Centos 7 (7.6 and later)

Install the EPEL repository configuration:

yum install epel-release

Install the build dependencies:

yum install rpm-build \
            gcc \
            numpy \
            scipy \
            python-devel \
            python2-pip \
            python2-mock \
            python-ctypes \
            python-pymongo \
            MySQL-python \
            Cython \
            python-pcp \
            pcp-libs-devel

pip install setuptools==36.4.0

Installation

This project uses the python setuptools for package creation, and the setup script is known to work with setuptools version 36.4.0 or later. To install in a conda environment:

conda create -n supremm python=2.7 cython numpy scipy
source activate supremm
python setup.py install 

RPM packages are created using:

python setup.py bdist_rpm

Contributing

We accept contributions via standard github pull requests.

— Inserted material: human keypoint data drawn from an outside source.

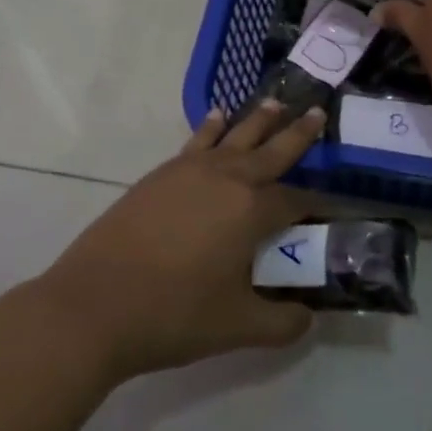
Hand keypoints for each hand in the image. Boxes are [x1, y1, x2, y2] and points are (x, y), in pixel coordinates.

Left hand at [33, 103, 324, 380]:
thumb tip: (307, 318)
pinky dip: (212, 127)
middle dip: (297, 134)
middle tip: (317, 112)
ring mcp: (190, 171)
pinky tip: (218, 117)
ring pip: (234, 136)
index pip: (296, 201)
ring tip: (276, 103)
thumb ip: (282, 323)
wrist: (96, 303)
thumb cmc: (173, 314)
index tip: (336, 205)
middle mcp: (227, 179)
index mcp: (251, 210)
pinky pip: (197, 141)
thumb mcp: (238, 328)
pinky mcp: (161, 175)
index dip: (319, 205)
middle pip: (271, 151)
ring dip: (258, 120)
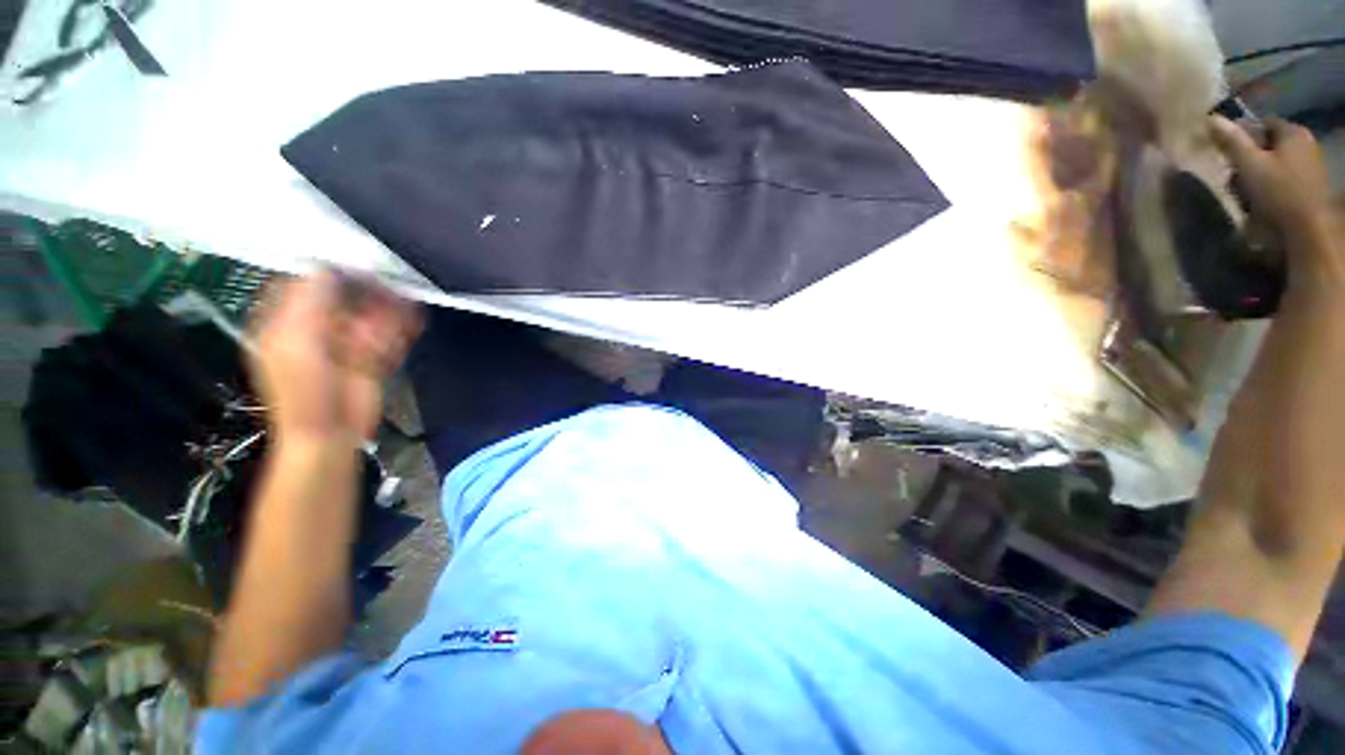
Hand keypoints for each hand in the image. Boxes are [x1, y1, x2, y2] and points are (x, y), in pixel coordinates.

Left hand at [249, 271, 420, 448]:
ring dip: (388, 313)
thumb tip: (329, 269)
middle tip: (387, 289)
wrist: (333, 432)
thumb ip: (310, 303)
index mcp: (289, 320)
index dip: (333, 271)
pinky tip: (405, 328)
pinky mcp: (373, 357)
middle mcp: (318, 327)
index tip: (359, 264)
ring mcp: (348, 342)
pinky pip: (389, 334)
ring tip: (397, 311)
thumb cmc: (304, 392)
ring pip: (373, 315)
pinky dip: (400, 330)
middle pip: (347, 297)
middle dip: (368, 294)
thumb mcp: (297, 341)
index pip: (309, 283)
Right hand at [1208, 116, 1340, 301]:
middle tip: (1233, 173)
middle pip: (1269, 144)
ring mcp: (1311, 165)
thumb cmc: (1278, 193)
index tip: (1224, 151)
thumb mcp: (1249, 165)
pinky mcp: (1311, 186)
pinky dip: (1271, 184)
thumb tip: (1211, 119)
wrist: (1307, 230)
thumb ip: (1231, 142)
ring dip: (1259, 172)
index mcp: (1293, 132)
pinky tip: (1262, 199)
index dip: (1241, 135)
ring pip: (1276, 161)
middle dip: (1250, 156)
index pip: (1261, 124)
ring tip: (1245, 190)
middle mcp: (1306, 143)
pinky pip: (1285, 177)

This project is under active development with new features planned. Please contact us via the ccr-xdmod-help at buffalo.edu email address before you get started so that we can co-operate and avoid duplication of effort.

Overview (for developers)

Full details of how to install and use the software are available on the SUPReMM overview page in the Open XDMoD documentation. This section gives a very brief overview of the summarization software for software developers. As always, the definitive reference is the source code itself.

The summarization software processing flow is approximately as follows:

  • Initial setup including parsing configuration files, opening database connections, etc.
  • Query an accounting database to get list of jobs to process and list of PCP archives containing data.
  • For each job:
    • retrieve the PCP archives that cover the time period that the job ran;
    • extract the relevant datapoints from the PCP archives;
    • run the data through the preprocessors;
    • run the data through the plugins;
    • collect the output of the preprocessors and plugins and store in an output database.

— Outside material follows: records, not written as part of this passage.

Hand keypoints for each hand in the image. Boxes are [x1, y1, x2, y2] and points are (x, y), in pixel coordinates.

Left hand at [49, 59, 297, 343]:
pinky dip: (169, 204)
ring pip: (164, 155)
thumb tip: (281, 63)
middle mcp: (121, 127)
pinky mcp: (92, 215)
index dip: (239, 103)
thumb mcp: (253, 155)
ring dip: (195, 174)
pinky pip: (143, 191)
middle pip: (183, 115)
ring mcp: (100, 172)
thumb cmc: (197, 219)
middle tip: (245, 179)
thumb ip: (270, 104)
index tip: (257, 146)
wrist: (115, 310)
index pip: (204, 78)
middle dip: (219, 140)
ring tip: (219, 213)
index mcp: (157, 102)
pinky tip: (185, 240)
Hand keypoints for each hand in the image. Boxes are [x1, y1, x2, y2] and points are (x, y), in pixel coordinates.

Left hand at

preprocessors and plugins are both python modules that implement a defined interface. The main difference between a preprocessor and a plugin is that the preprocessors run first and their output is avialable to the plugin code.

Each plugin is typically responsible for generating a job-level summmary for a PCP metric or group of PCP metrics. Each module defines:

  • an identifier for the output data;
  • a list of PCP metrics;
  • a mode of operation (either only process the first and last datapoints or process all data);
  • an implementation of a processing function that will be called by the framework with the requested datapoints;
  • an implementation of a function that will be called at the end to return the results of the analyis.

An example of a plugin is one that records the mean and maximum memory usage for the job. Another example is a plugin that checks the temporal variance of the L1D cache load rate to determine if the job failed prematurely.

The software that retrieves the job information from the accounting database and writes to the output database is configurable. So, for example, you can setup the software to write the job summary records to stdout for testing purposes. The accounting database interface supports multiple accounting databases (Open XDMoD being the main one).

If you are interested in doing plugin development, then a suggested starting point is to look at some of the existing plugins. The simplest plugins, such as the block device plugin (supremm/plugins/Block.py) use the framework-provided implementation. A more complex example is the Slurm cgroup memory processor (supremm/plugins/SlurmCgroupMemory.py) that contains logic to selectively ignore certain datapoints and to do some non-trivial statistics on the data.

If you are interested in understanding the full processing workflow, then the starting point is the main() function in the summarize_jobs.py script.

License

The SUPReMM processing tools package is an open source project released under the GNU Lesser General Public License ("LGPL") Version 3.0.